Across the listing below, state how many lines hold the string "parçaları"; write nothing but that number.

>>>>

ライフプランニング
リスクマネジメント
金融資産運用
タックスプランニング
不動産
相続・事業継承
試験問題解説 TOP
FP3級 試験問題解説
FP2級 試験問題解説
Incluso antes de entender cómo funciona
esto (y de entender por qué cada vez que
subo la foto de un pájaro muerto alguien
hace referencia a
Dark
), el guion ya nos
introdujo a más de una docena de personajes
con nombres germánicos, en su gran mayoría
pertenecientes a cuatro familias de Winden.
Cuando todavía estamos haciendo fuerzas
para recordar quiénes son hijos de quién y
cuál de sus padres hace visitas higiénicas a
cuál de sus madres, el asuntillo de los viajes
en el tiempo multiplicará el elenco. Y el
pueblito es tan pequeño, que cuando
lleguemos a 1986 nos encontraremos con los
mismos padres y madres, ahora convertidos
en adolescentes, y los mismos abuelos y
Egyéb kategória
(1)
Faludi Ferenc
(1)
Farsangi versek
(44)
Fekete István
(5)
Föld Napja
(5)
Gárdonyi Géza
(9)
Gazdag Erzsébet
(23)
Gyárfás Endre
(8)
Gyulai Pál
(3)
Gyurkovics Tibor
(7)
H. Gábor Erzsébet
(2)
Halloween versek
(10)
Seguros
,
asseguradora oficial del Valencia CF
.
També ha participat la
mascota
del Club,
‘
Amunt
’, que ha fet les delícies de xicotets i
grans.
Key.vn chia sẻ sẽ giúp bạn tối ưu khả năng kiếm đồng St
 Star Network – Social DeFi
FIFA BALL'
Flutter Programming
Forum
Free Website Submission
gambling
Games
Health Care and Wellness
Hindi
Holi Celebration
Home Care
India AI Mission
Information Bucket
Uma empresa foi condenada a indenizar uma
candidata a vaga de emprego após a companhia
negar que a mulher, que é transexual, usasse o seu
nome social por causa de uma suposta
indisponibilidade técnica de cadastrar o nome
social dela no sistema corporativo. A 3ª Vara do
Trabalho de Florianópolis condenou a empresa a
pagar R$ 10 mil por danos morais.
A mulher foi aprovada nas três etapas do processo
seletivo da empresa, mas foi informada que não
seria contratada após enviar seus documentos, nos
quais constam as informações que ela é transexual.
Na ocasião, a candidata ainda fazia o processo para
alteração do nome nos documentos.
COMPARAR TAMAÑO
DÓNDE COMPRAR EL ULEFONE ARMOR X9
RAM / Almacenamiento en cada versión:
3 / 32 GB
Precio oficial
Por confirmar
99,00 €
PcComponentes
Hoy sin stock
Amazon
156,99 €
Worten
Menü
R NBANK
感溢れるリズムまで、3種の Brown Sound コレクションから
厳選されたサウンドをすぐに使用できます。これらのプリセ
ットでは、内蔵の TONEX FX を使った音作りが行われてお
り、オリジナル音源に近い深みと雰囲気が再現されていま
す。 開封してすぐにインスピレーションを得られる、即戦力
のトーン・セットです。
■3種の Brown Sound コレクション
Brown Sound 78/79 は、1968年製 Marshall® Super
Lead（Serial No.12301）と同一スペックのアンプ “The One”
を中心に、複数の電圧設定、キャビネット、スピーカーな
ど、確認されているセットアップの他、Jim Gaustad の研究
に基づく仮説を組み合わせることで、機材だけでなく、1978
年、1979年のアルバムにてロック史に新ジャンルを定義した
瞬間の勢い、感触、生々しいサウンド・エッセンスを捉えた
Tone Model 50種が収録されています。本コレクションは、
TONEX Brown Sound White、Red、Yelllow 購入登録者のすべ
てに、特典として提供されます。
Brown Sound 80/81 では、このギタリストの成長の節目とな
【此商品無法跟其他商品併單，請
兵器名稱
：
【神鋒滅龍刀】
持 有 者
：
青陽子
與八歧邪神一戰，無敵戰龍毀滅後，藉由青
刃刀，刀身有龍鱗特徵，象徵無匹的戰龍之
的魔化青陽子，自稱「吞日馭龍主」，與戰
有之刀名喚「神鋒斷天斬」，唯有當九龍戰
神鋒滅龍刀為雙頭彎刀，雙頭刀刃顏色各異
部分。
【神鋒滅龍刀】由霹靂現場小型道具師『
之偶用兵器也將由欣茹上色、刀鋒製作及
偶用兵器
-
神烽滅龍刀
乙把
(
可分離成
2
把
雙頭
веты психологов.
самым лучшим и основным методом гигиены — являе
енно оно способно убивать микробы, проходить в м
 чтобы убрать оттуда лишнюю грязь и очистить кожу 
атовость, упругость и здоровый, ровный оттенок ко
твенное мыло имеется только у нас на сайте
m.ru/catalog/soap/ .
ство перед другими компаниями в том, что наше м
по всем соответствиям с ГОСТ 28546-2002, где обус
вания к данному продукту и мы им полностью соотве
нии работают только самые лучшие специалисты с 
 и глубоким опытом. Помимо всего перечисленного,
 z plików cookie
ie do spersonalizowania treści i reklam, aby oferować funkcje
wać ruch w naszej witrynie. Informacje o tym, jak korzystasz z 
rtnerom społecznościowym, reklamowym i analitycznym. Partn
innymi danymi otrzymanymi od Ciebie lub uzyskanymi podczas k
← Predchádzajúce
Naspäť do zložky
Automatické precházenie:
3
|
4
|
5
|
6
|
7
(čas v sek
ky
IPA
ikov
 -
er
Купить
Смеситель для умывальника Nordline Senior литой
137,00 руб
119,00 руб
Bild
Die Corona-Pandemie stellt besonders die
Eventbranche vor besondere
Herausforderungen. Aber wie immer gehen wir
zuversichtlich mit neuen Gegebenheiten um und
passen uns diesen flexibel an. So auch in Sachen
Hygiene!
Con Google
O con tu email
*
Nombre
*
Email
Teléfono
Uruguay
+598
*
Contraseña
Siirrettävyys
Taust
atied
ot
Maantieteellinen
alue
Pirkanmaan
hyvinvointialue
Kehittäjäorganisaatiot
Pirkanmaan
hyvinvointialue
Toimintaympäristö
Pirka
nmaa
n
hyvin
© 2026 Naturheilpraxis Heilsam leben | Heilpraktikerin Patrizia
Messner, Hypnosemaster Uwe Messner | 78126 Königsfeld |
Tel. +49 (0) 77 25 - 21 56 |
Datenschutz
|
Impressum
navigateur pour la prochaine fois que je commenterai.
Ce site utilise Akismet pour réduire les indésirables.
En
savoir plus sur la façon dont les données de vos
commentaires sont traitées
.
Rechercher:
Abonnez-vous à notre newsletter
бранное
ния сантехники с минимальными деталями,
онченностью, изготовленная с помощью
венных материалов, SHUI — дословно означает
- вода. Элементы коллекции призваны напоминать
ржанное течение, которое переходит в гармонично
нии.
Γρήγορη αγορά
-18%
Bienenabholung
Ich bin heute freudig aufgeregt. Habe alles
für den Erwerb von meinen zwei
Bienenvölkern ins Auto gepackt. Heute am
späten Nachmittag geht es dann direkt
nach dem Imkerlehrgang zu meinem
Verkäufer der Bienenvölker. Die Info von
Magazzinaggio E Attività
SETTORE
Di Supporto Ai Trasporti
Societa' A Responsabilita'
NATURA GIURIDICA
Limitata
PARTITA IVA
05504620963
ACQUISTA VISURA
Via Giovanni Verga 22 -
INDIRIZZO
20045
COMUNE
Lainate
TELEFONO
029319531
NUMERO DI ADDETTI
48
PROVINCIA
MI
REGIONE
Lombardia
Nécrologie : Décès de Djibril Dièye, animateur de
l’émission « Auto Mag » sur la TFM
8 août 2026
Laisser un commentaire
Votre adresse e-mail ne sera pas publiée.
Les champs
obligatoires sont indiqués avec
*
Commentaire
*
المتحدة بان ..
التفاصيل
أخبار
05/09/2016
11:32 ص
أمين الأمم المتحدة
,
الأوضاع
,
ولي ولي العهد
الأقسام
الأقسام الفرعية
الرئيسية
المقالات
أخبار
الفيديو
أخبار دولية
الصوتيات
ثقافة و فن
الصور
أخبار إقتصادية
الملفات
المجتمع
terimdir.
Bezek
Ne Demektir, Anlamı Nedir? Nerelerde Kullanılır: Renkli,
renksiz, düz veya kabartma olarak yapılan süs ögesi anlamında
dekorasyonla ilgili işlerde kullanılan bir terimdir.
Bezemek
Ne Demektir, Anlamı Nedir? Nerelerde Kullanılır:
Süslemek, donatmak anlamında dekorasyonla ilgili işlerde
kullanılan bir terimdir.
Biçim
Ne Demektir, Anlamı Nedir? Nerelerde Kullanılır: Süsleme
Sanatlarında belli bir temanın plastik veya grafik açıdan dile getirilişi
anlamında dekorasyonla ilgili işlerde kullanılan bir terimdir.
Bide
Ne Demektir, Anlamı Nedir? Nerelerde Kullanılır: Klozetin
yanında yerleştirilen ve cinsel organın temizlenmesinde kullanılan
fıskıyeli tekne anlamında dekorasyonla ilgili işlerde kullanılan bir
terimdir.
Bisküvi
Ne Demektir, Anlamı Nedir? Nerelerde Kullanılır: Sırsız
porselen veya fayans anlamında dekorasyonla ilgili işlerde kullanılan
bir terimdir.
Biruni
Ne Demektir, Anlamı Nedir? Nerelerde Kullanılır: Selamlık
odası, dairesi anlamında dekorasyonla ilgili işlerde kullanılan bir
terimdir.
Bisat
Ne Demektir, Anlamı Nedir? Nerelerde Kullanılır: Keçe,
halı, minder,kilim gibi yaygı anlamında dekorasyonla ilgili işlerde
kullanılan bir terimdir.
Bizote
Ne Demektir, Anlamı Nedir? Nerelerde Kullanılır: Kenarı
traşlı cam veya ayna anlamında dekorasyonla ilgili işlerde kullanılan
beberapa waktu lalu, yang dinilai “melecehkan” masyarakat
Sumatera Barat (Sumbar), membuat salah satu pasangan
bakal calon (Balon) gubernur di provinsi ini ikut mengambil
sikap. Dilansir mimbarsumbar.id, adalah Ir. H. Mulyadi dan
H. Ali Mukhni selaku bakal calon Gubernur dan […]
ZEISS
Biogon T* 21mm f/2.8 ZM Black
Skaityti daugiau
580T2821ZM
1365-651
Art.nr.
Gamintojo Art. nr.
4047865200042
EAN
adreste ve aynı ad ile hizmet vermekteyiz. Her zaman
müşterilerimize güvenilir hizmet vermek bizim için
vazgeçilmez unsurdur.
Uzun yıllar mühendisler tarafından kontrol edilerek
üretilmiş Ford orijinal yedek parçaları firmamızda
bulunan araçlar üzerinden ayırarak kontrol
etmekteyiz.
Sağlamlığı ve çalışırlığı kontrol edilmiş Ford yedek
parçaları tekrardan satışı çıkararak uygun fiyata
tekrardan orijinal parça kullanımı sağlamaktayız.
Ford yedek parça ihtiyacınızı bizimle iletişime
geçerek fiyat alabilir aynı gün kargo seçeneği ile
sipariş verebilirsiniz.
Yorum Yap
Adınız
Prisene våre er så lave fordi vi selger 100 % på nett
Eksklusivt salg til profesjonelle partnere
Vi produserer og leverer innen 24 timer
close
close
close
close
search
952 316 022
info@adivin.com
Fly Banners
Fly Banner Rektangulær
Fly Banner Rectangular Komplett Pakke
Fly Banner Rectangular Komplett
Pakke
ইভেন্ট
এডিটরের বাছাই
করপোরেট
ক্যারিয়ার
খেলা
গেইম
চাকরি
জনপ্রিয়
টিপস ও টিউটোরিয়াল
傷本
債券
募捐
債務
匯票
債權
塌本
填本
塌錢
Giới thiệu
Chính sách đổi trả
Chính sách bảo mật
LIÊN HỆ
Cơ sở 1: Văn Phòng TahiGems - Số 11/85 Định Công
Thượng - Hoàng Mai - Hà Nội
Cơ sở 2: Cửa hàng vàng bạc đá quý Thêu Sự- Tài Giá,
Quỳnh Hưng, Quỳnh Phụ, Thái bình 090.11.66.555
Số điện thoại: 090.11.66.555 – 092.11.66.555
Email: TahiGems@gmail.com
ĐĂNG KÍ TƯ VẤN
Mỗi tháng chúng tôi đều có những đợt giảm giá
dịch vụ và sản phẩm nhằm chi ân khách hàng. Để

<<<<

Problem solution =
2